[Stored records]
***

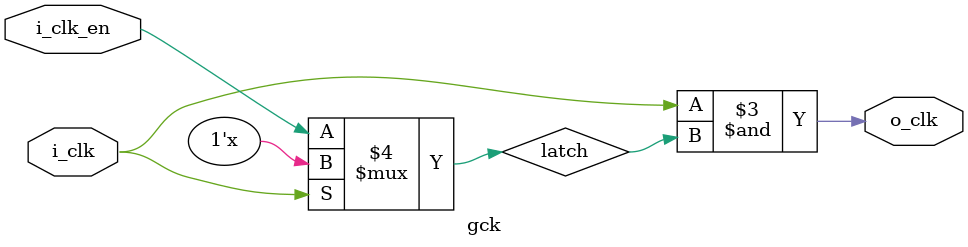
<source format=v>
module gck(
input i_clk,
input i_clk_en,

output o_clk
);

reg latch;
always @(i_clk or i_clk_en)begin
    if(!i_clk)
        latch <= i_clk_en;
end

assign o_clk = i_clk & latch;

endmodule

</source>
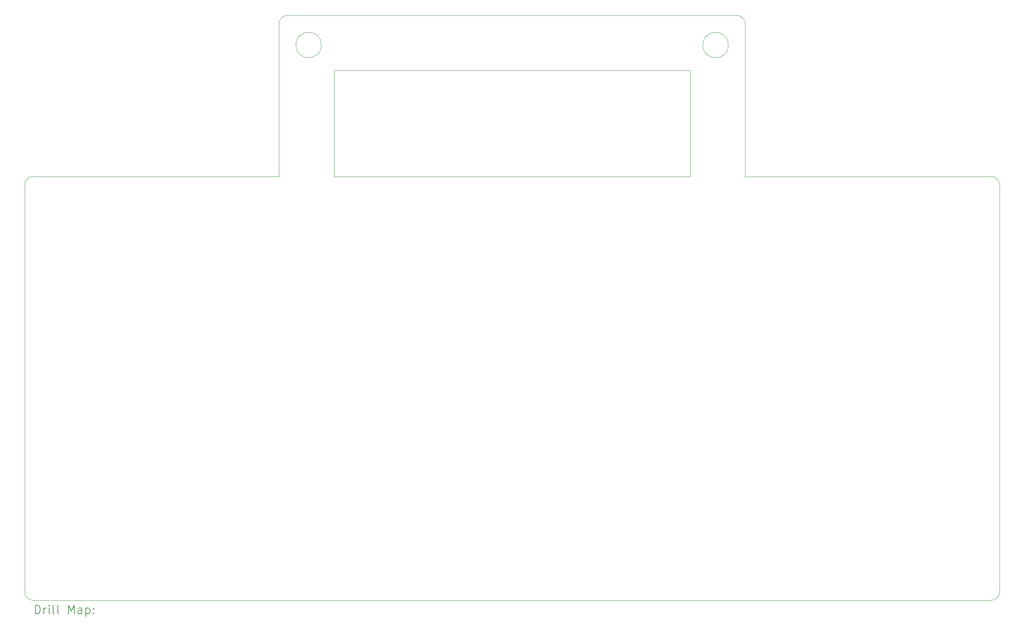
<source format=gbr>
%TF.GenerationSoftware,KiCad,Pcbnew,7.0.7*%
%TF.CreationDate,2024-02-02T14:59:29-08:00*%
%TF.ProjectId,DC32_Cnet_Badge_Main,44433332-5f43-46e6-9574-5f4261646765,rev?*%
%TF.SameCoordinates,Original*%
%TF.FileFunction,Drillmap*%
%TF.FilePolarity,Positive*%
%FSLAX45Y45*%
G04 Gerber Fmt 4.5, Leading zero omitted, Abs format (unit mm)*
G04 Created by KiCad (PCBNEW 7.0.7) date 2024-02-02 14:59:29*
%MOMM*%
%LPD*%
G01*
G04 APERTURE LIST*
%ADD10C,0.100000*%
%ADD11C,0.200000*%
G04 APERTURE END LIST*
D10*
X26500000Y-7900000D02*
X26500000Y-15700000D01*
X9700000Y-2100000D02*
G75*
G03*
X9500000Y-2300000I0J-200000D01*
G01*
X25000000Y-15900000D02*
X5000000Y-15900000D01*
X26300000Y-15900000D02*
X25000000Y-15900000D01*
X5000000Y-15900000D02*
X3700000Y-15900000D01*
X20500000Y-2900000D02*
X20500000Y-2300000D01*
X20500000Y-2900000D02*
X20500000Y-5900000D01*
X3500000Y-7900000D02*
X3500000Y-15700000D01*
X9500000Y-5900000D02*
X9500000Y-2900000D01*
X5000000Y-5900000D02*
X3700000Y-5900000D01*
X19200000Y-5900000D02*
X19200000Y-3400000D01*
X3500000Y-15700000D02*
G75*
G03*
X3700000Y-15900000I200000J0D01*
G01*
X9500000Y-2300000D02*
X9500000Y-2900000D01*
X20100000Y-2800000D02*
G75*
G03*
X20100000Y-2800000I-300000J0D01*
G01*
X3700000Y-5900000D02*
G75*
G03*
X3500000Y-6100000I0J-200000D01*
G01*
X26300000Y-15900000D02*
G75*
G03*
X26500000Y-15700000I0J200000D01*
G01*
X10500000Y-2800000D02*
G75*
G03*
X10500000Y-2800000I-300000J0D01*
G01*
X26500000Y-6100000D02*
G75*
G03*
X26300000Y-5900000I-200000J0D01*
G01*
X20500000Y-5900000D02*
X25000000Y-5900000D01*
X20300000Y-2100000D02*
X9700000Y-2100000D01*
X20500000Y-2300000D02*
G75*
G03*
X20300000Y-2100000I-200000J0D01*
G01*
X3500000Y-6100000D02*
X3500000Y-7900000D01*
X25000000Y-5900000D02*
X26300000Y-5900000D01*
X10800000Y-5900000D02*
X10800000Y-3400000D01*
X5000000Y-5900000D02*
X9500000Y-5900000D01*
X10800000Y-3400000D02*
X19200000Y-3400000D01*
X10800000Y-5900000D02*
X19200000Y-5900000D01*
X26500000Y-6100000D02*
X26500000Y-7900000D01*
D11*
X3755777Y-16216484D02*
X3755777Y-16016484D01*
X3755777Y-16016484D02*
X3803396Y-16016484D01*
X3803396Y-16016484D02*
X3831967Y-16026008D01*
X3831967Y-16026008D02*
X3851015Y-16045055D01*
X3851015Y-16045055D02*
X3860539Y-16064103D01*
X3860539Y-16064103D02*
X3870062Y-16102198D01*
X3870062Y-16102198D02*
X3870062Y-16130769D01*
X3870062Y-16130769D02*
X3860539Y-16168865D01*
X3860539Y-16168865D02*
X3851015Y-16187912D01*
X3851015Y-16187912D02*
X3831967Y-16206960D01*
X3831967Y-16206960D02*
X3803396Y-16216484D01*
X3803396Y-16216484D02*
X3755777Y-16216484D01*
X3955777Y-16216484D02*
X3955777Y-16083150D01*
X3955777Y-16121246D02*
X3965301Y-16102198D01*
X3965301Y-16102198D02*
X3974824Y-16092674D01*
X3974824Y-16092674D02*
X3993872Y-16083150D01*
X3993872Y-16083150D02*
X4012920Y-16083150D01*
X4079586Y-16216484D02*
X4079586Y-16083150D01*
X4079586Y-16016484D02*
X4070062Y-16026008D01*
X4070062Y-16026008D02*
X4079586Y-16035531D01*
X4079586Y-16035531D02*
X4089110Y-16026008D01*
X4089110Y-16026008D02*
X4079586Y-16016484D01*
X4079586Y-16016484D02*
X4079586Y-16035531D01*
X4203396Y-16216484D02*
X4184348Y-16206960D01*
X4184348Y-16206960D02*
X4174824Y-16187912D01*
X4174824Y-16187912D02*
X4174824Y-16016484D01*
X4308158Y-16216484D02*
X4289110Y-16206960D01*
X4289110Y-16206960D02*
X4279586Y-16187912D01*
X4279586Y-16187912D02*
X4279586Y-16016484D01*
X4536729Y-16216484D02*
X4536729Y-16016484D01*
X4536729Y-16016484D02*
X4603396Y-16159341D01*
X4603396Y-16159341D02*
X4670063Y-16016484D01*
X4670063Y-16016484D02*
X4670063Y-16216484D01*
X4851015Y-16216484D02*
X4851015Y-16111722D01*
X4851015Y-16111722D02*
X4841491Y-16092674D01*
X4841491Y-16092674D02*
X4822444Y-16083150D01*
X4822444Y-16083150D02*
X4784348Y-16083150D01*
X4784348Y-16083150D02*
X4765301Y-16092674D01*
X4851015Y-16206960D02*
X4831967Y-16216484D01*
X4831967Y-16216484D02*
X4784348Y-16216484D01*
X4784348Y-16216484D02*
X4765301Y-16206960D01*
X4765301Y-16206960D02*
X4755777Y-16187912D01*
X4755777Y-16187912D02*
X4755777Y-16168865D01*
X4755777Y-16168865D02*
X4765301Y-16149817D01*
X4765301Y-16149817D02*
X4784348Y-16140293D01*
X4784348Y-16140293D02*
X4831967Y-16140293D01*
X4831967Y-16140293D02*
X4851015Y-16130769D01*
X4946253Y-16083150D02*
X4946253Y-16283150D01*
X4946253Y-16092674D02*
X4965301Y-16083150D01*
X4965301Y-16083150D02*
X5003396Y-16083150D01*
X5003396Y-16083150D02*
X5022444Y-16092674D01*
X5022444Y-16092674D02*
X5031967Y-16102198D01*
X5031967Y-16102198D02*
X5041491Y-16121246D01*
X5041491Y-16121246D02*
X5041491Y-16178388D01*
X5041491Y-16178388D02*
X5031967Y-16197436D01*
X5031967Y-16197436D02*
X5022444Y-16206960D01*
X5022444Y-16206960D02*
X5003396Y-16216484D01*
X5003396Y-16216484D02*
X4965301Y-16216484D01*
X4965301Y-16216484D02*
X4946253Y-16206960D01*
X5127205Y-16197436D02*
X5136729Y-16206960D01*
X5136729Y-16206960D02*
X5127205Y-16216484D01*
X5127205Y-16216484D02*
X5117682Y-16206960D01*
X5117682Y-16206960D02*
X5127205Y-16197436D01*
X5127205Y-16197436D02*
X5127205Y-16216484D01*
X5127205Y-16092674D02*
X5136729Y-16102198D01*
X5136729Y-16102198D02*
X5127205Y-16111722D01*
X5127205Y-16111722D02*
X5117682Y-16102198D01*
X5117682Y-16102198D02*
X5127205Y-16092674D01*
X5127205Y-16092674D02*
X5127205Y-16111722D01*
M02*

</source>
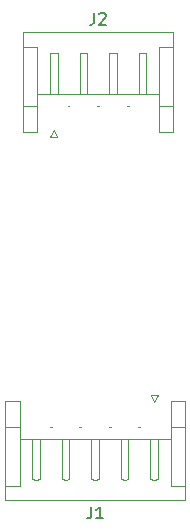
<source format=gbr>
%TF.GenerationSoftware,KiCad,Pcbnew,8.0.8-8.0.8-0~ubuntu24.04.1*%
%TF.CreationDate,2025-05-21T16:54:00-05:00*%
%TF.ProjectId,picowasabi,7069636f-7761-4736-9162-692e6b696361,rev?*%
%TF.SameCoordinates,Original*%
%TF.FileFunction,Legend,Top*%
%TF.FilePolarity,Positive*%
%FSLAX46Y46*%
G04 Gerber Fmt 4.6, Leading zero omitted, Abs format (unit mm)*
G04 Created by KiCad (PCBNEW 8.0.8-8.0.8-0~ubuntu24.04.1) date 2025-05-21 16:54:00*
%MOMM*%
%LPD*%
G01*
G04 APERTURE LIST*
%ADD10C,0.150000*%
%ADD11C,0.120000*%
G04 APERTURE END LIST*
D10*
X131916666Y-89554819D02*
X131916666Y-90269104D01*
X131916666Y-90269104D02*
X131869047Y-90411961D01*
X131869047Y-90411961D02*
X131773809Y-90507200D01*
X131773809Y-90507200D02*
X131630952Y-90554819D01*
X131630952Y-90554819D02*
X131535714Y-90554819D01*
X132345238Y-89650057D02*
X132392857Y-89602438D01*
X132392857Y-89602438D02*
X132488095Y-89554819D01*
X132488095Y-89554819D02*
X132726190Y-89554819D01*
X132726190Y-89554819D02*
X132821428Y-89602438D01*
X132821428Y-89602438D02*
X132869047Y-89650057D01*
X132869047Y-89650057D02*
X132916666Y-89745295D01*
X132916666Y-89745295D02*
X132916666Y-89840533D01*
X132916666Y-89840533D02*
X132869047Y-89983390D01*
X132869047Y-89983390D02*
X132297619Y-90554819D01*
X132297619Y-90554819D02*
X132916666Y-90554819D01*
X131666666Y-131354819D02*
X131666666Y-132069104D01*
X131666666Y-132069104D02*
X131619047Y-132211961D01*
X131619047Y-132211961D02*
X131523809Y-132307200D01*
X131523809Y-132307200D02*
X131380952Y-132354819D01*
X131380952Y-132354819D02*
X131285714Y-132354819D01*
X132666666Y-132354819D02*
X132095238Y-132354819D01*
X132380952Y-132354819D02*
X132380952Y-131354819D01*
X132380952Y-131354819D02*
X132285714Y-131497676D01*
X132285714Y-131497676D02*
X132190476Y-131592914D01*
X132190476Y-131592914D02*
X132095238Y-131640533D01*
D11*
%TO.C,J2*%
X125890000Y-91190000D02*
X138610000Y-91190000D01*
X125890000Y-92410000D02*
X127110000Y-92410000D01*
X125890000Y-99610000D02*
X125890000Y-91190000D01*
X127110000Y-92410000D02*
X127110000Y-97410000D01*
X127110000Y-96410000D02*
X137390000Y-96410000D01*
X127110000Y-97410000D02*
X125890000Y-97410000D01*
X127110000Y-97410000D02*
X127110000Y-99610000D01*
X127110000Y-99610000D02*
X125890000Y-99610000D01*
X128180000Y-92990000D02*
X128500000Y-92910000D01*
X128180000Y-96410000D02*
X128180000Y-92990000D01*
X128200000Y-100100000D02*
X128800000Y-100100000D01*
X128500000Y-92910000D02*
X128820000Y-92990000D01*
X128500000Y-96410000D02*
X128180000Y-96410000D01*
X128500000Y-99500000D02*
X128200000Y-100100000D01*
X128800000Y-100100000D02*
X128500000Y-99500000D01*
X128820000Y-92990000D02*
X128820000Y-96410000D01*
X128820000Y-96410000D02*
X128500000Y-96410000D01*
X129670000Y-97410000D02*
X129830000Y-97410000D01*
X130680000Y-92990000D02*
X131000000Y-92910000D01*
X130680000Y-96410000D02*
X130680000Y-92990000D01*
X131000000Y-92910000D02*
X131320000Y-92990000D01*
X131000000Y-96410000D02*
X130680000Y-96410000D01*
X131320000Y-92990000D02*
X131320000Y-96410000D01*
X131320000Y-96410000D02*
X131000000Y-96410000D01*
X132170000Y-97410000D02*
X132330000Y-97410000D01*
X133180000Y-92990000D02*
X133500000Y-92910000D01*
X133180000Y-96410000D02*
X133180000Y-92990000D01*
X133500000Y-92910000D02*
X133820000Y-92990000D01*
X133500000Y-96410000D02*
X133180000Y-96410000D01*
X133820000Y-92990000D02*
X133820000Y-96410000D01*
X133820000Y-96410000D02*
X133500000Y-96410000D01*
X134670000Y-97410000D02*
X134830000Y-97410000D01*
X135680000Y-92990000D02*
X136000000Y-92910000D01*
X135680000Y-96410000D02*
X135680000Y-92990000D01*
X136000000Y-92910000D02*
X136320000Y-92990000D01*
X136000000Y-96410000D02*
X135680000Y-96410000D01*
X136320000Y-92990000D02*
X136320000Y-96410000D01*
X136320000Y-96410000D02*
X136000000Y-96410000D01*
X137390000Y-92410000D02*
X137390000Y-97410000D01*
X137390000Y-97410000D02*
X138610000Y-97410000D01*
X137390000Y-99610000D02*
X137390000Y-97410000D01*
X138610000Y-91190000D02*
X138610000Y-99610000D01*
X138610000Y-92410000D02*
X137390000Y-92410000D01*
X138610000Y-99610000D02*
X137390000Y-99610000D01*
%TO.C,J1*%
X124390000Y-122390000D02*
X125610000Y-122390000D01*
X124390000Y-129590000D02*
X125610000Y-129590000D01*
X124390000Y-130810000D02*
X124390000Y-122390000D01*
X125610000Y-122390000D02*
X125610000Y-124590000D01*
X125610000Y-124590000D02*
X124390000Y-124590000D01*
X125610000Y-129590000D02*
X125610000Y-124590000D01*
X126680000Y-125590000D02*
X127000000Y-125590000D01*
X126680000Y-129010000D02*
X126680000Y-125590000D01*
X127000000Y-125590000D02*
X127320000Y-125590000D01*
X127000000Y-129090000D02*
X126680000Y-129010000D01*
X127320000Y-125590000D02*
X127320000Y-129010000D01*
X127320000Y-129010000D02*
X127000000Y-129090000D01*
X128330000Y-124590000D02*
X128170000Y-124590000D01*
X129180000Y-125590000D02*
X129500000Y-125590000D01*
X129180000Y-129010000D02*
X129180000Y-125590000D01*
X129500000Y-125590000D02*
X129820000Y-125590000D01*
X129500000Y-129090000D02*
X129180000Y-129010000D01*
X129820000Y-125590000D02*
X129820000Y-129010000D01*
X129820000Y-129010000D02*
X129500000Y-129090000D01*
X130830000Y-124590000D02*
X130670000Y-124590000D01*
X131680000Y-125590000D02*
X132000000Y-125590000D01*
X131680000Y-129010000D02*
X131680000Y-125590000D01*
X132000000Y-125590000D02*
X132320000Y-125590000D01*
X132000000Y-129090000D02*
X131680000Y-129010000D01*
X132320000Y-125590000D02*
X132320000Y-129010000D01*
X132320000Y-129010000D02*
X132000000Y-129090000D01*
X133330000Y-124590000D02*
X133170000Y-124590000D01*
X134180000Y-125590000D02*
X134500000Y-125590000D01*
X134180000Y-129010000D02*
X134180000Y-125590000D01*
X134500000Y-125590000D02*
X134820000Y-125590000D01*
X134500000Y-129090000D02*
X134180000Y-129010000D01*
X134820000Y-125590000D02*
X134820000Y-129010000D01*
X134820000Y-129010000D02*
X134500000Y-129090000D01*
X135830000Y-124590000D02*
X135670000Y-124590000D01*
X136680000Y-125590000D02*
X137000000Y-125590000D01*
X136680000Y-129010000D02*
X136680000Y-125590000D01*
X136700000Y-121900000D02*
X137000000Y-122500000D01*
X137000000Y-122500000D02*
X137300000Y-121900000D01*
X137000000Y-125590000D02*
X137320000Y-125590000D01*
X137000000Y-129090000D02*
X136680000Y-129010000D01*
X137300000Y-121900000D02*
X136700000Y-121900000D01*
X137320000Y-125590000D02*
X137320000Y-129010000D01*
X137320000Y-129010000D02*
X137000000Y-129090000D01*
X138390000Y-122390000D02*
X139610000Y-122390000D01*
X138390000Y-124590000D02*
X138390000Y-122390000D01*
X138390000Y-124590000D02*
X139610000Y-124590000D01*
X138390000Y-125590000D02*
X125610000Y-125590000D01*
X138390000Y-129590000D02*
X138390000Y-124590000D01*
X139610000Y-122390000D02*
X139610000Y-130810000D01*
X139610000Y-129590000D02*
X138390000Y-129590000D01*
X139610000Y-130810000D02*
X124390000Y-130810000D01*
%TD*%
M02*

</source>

***

▶ What you should do
Every line in the records that holds the word "omitted" should be copied into the answer.

▶ Result of this task
G04 Gerber Fmt 4.5, Leading zero omitted, Abs format (unit mm)*
G04 Gerber Fmt 4.6, Leading zero omitted, Abs format (unit mm)*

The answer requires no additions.